The food industry operates against a similar background of risk. According to the U.S. Centers for Disease Control and Prevention, every year, hundreds of thousands of people develop illnesses involving pathogens associated with food. Some illnesses are very serious, and several thousand people die. Again, this is simple epidemiologic fact. The food industry is much more decentralized than the auto industry, such that many companies will go years without seeing litigation, while others may see many claims every year. When a serious illness does occur, however, at least some litigation may result. The major questions will be whether the illness came from the defendant’s food, from a different food, from an environmental source, or from improper handling. A food company’s chance of a fair trial will increase if it has not already convicted itself in its own internal safety communications.

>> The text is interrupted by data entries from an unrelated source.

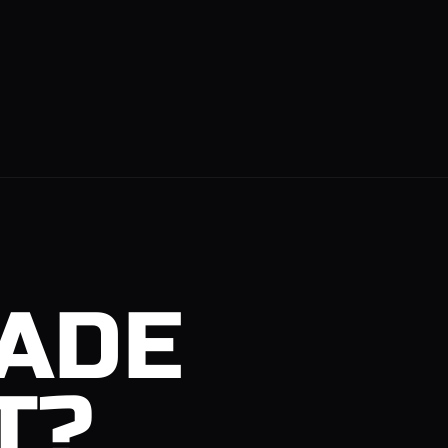
DADE
T?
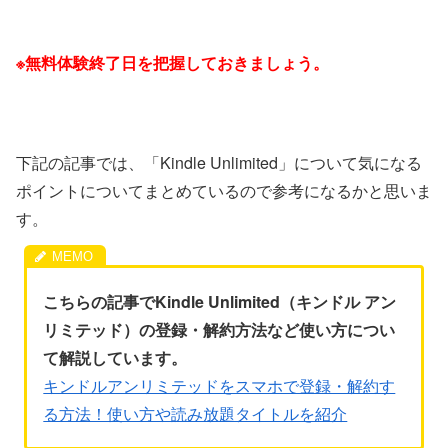
※無料体験終了日を把握しておきましょう。
下記の記事では、「Kindle Unlimited」について気になる
ポイントについてまとめているので参考になるかと思いま
す。
こちらの記事でKindle Unlimited（キンドル アン
リミテッド）の登録・解約方法など使い方につい
て解説しています。
キンドルアンリミテッドをスマホで登録・解約す
る方法！使い方や読み放題タイトルを紹介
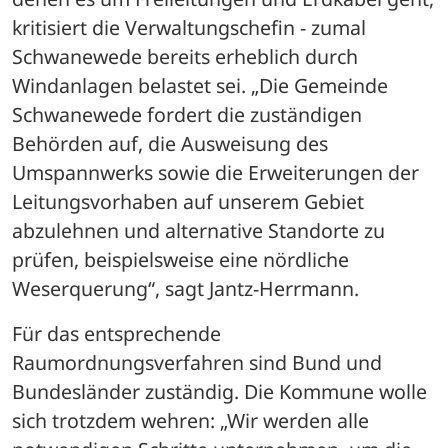
kritisiert die Verwaltungschefin - zumal 
Schwanewede bereits erheblich durch 
Windanlagen belastet sei. „Die Gemeinde 
Schwanewede fordert die zuständigen 
Behörden auf, die Ausweisung des 
Umspannwerks sowie die Erweiterungen der 
Leitungsvorhaben auf unserem Gebiet 
abzulehnen und alternative Standorte zu 
prüfen, beispielsweise eine nördliche 
Weserquerung“, sagt Jantz-Herrmann.
Für das entsprechende 
Raumordnungsverfahren sind Bund und 
Bundesländer zuständig. Die Kommune wolle 
sich trotzdem wehren: „Wir werden alle 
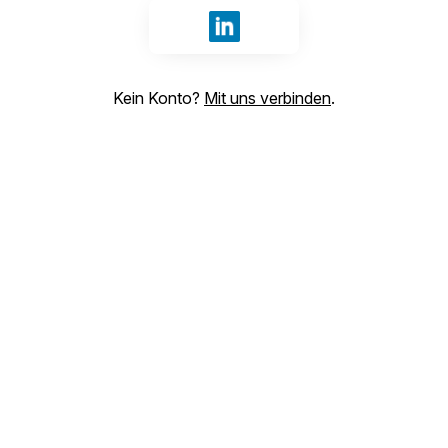
Anmelden mit LinkedIn
Kein Konto?
Mit uns verbinden
.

The discussion above does not express any view on whether the WebEx affected GM’s approach to the ignition switch issues. The important thing for this article is that NHTSA appears to have made this correlation, and the perception has been embraced by the media. Plaintiff lawyers will seek to recreate it in the court room. GM, in turn, has indicated that it is taking strong steps to improve internal safety communication procedures.
Food companies should take heed. They must recognize that their internal communications should unswervingly advance the cause of product safety, but simultaneously show sensitivity to the legal risks that all food companies face. No one set of recommendations will fit every company. However, with forethought by management and counsel, and with awareness among employees, food companies can avoid embarrassing comparisons between their internal communications practices and those of “GM.”
Anthony Anscombe and Karen Woodward are food industry lawyers in Chicago and Los Angeles, respectively. The views expressed herein are theirs, and not necessarily those of their firm or their clients. This article is intended for informational purposes, and should not be taken as legal advice.